AFSCME Helps Stem the Red Tide
by Patricia Guadalupe | November 10, 2011
While we celebrate the big win Tuesday night over the anti-union Senate Bill 5 in Ohio, AFSCME also played a key role in other victories this week.
In Iowa, the Senate will remain in Democratic hands, due to the efforts of many AFSCME activists who helped former television news anchor Liz Mathis win in a special election over Republican challenger Cindy Golding, 56 percent to 44 percent.
Special elections for statewide office don’t usually get that much attention, but this one was indeed special. Democrats were holding on to a very slim margin (26 to 24) in the Senate when Republican Gov. Terry Branstad appointed a Democratic senator to a statewide board and then called for a special election – obviously hoping for a GOP win because that would mean a 25 to 25 tie in the Senate.
Guess who would break that tie? The Republican lieutenant governor. And guess what a Republican majority would mean? A rubber stamp for changes to collective bargaining rights, among many other GOP schemes against hard-working Iowans.
That’s why right-wing former U.S. Senator and GOP presidential wannabe Rick Santorum, and national conservative groups such as The National Organization for Marriage, went out en masse to the Hawkeye State, shilling for Golding.
AFSCME helped send them packing.
In the western part of upstate New York, more than 30,000 AFSCME union families told Republican Chris Collins to pack it up as Erie County executive, picking comptroller Mark Poloncarz, 53 percent to 47 percent. Poloncarz’s win is especially significant, as he becomes only the second Democrat in half a century to take over the county’s top elected position.

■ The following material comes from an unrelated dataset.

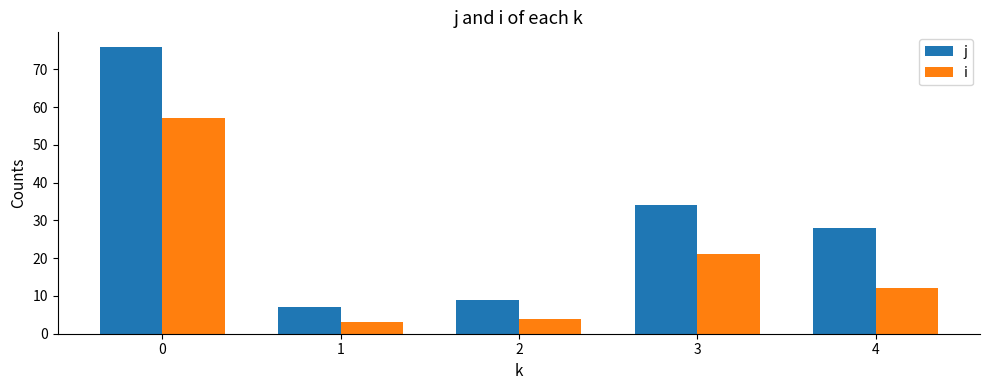

What is the value of the i bar at the 5th from the left?

12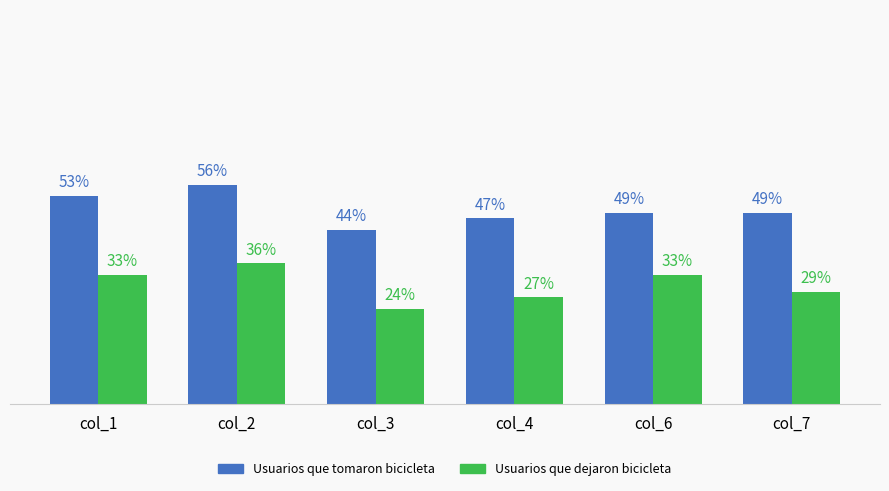

Does the chart contain stacked bars?

No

Incumbent Collins had entered the race as the favorite, backed by conservatives and nearly $2 million in his war chest – outspending Poloncarz nearly 3 to 1 – but AFSCME members went to work. In the end, the AFSCME team knocked on nearly 8,000 doors – more than 1,500 on Election Day alone – and participated in a number of other activities to help send the message that Collins needed to go.
Collins had been bad news for workers in Erie County. Under his tenure, his cronies got fat paychecks while 14,000 jobs disappeared. He cut programs, closed city health clinics and privatized some services. That’s all over now.
This week across the country, hard-working Americans occupied the voting booth and sent a big message.